Re: Query performance issue

От
Tomas Vondra
Дата:

On 1/22/21 3:35 AM, Justin Pryzby wrote:
> On Fri, Jan 22, 2021 at 01:53:26AM +0000, Nagaraj Raj wrote:
>> Tables ddl are attached in dbfiddle -- Postgres 11 | db<>fiddle
>> Postgres 11 | db<>fiddle
>> Server configuration is: Version: 10.11RAM - 320GBvCPU - 32 "maintenance_work_mem" 256MB"work_mem"            
1GB"shared_buffers"64GB
 
> 
>> Aggregate  (cost=31.54..31.55 rows=1 width=8) (actual time=0.010..0.012 rows=1 loops=1)
>>    ->  Nested Loop  (cost=0.00..31.54 rows=1 width=8) (actual time=0.007..0.008 rows=0 loops=1)
>>          Join Filter: (a.household_entity_proxy_id = c.household_entity_proxy_id)
>>          ->  Nested Loop  (cost=0.00..21.36 rows=1 width=16) (actual time=0.006..0.007 rows=0 loops=1)
>>                Join Filter: (a.individual_entity_proxy_id = b.individual_entity_proxy_id)
>>                ->  Seq Scan on prospect a  (cost=0.00..10.82 rows=1 width=16) (actual time=0.006..0.006 rows=0
loops=1)
>>                      Filter: (((last_contacted_anychannel_dttm IS NULL) OR (last_contacted_anychannel_dttm <
'2020-11-2300:00:00'::timestamp without time zone)) AND (shared_paddr_with_customer_ind = 'N'::bpchar) AND
(profane_wrd_ind= 'N'::bpchar) AND (tmo_ofnsv_name_ind = 'N'::bpchar) AND (has_individual_address = 'Y'::bpchar) AND
(has_last_name= 'Y'::bpchar) AND (has_first_name = 'Y'::bpchar))
 
>>                ->  Seq Scan on individual_demographic b  (cost=0.00..10.53 rows=1 width=8) (never executed)
>>                      Filter: ((tax_bnkrpt_dcsd_ind = 'N'::bpchar) AND (govt_prison_ind = 'N'::bpchar) AND
((cstmr_prspct_ind)::text= 'Prospect'::text))
 
>>          ->  Seq Scan on household_demographic c  (cost=0.00..10.14 rows=3 width=8) (never executed)
>>                Filter: (((hspnc_lang_prfrnc_cval)::text = ANY ('{B,E,X}'::text[])) OR (hspnc_lang_prfrnc_cval IS
NULL))
>> Planning Time: 1.384 ms
>> Execution Time: 0.206 ms
>> 13 rows
> 
> It's doing nested loops with estimated rowcount=1, which indicates a bad
> underestimate, and suggests that the conditions are redundant or correlated.
> 

No, it's not. The dbfiddle does that because it's using empty tables, 
but the plan shared by Nagaraj does not contain any nested loops.

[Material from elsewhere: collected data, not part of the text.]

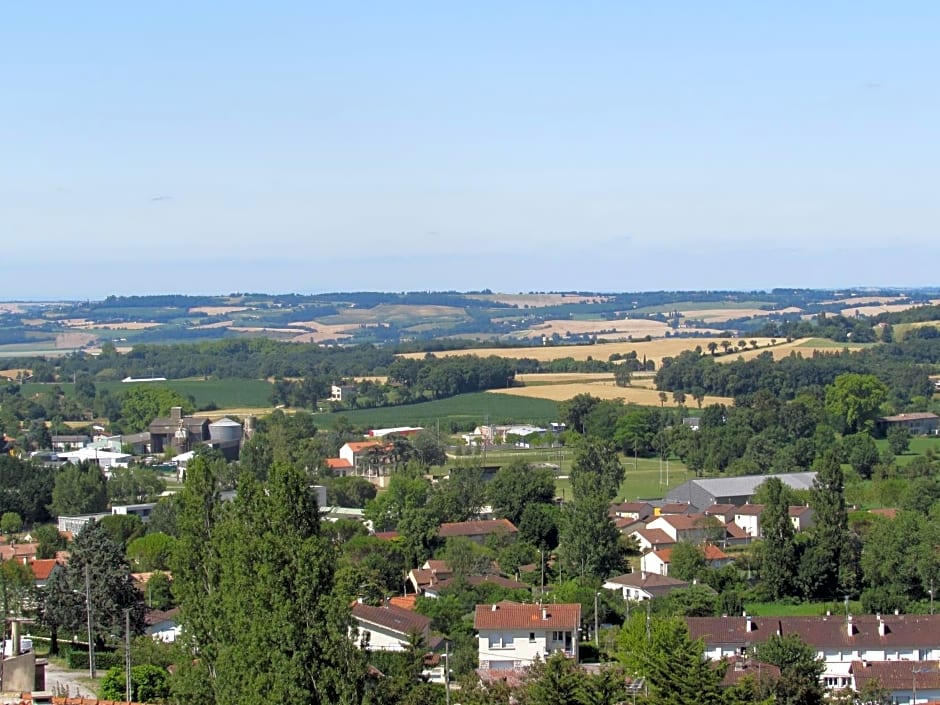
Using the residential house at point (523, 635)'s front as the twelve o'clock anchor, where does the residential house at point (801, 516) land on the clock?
the residential house at point (801, 516) is roughly at 7 o'clock from the residential house at point (523, 635).

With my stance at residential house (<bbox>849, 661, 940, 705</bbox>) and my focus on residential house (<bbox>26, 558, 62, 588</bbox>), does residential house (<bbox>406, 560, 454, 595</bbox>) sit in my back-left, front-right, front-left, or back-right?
front-right

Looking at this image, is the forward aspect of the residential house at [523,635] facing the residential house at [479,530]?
no

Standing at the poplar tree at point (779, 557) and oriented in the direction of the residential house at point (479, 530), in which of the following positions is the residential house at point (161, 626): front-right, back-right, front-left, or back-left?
front-left

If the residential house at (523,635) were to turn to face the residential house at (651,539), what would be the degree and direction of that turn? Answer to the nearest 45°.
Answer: approximately 180°

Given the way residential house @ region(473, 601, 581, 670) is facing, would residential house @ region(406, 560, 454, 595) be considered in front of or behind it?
behind

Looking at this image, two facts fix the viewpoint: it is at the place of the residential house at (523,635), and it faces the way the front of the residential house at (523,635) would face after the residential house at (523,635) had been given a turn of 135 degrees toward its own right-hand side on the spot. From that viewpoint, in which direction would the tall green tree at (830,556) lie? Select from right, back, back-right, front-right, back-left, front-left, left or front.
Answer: right

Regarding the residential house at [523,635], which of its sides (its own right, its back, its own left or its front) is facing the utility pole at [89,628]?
right

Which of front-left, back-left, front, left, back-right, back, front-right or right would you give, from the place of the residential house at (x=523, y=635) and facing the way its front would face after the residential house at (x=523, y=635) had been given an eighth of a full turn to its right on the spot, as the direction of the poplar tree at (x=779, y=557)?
back

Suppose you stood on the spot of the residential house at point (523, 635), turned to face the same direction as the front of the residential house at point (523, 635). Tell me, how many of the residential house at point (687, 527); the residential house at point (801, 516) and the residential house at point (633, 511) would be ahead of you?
0

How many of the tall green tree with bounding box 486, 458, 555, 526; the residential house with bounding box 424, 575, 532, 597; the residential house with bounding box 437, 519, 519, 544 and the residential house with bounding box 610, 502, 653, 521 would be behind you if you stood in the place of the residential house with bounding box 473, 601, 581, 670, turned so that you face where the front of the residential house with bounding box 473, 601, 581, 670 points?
4

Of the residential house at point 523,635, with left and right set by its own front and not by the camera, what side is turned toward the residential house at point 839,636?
left

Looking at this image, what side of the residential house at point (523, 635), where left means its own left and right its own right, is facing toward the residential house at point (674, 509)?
back

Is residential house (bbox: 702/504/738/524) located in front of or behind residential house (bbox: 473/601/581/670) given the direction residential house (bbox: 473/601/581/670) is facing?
behind

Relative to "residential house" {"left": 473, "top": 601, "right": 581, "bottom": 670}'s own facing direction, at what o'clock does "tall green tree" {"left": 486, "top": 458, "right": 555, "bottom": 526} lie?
The tall green tree is roughly at 6 o'clock from the residential house.

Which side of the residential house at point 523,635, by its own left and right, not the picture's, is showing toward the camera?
front

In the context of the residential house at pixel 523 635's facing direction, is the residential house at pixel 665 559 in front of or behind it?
behind
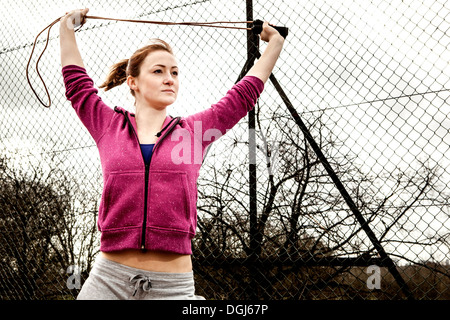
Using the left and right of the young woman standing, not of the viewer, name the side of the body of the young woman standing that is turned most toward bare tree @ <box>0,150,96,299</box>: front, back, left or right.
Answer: back

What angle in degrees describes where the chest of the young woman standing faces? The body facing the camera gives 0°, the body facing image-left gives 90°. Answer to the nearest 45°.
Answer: approximately 0°

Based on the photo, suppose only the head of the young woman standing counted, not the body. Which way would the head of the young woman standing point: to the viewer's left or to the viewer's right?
to the viewer's right
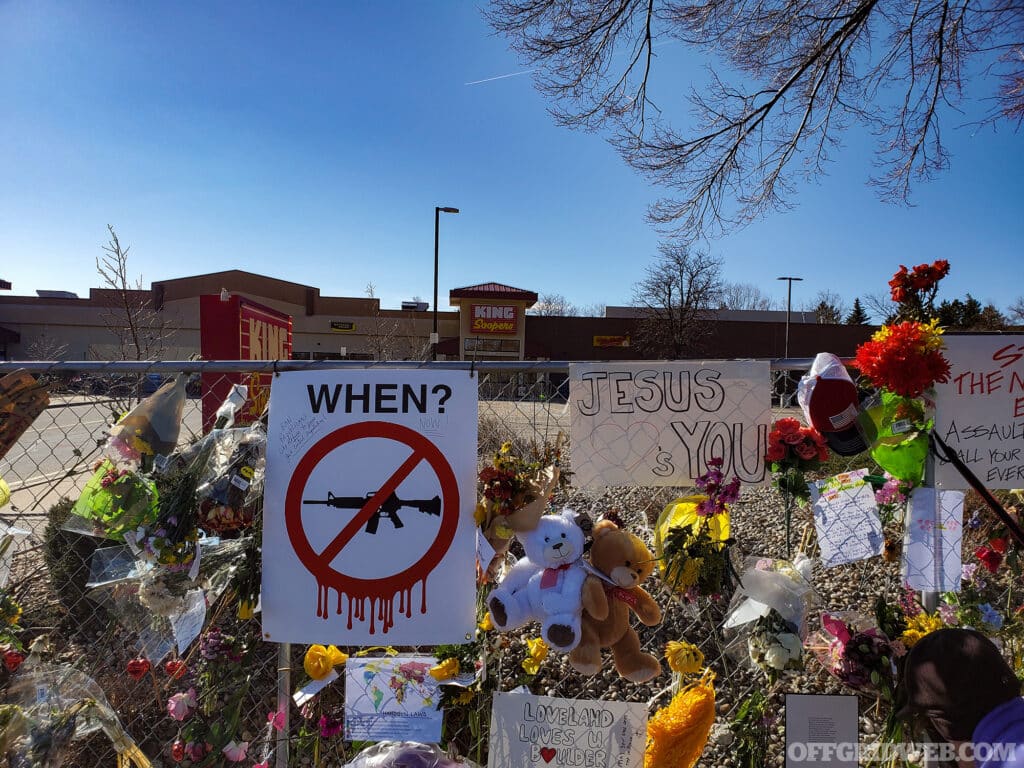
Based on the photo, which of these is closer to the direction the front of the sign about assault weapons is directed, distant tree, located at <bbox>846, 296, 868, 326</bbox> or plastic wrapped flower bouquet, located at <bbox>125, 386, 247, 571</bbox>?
the plastic wrapped flower bouquet

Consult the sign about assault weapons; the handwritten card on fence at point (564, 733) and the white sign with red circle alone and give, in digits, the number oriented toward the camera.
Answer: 3

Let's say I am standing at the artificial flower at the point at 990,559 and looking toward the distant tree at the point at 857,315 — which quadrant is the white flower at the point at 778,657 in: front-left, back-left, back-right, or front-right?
back-left

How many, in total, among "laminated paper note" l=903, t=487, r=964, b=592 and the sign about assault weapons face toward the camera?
2

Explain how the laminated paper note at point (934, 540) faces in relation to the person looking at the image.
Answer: facing the viewer

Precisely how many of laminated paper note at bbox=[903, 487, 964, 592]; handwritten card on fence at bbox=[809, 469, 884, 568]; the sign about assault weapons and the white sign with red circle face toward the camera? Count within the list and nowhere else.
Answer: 4

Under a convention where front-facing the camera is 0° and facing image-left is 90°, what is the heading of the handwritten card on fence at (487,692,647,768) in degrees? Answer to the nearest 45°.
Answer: approximately 0°

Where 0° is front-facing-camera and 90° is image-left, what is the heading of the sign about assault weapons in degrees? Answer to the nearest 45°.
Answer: approximately 0°

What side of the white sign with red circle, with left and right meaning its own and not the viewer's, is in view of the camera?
front
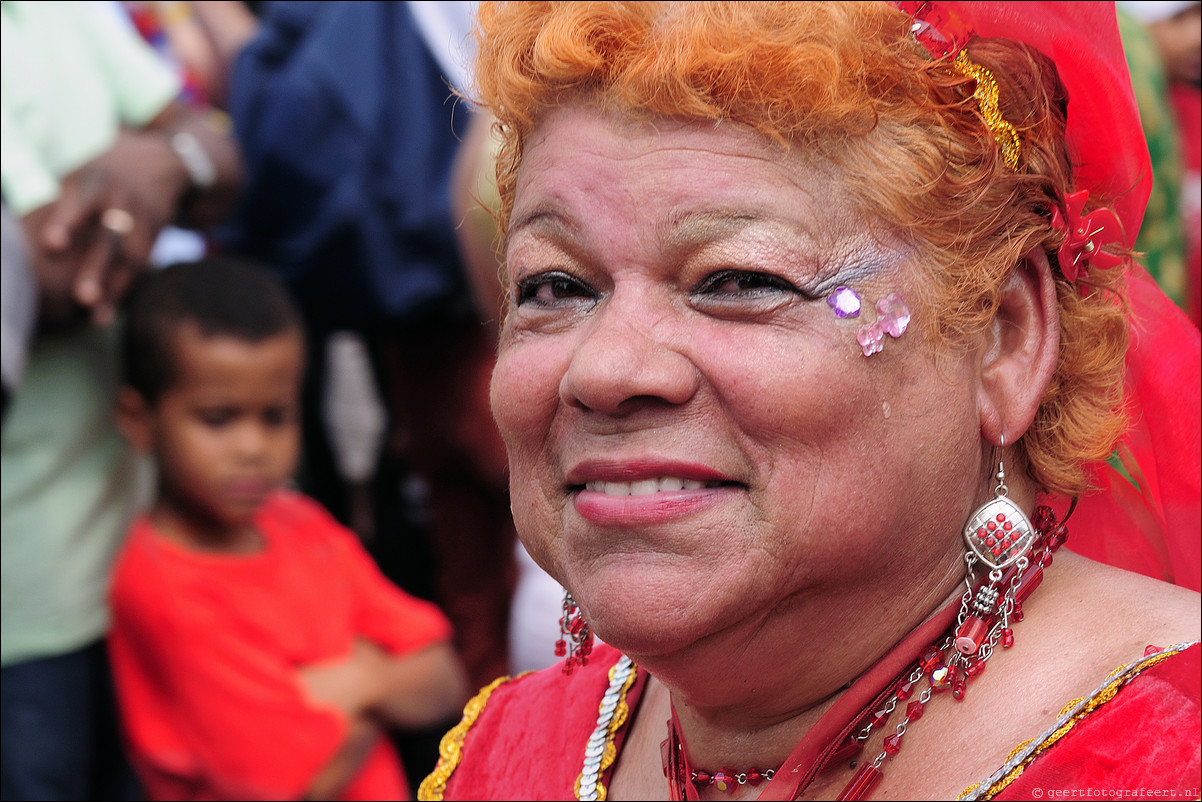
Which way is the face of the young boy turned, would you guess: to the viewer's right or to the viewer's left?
to the viewer's right

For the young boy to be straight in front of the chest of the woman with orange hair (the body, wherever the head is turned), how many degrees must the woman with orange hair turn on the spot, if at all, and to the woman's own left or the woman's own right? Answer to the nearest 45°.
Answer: approximately 90° to the woman's own right

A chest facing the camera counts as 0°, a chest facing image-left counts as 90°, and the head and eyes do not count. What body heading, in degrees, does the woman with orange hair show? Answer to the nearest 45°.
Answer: approximately 45°

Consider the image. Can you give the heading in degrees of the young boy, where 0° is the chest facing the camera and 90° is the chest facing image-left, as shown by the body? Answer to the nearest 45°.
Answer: approximately 315°

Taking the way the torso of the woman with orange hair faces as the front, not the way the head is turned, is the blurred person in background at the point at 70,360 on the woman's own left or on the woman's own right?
on the woman's own right

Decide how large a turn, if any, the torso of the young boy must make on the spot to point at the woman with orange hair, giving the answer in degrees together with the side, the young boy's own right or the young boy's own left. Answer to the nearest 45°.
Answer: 0° — they already face them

Nagaraj, if the EXPLAIN ANALYZE does not complete, there are two things 
you can do to determine which part of the plan is causing trouble.

Firstly, you can profile the backend using perf or some other profiles, 
and if we're lucky the function will give us some hints about which node 
type is using the CPU.

Secondly, you can "cut" the query into smaller parts, to run only parts 
of the plan - essentially start from inner-most join, and incrementally 
add more and more tables until it gets too long.


regards

-- 
Tomas Vondra
EnterpriseDB: http://www.enterprisedb.com
The Enterprise PostgreSQL Company



Re: Query performance issue

От
Michael Lewis
Дата:
What indexes exist on those tables? How many rows do you expect to get back in total? Is the last_contacted_anychannel_dttm clause restrictive, or does that include most of the prospect table (check pg_stats for the histogram if you don't know).

and (a."shared_paddr_with_customer_ind" = 'N') 
               and (a."profane_wrd_ind" = 'N') 
               and (a."tmo_ofnsv_name_ind" = 'N')
                   and (a."has_individual_address" = 'Y') 
               and (a."has_last_name" = 'Y') 
       and (a."has_first_name" = 'Y'))

Are these conditions expected to throw out very few rows, or most of the table?

If you change both joins to EXISTS clauses, do you get the same plan when you run explain?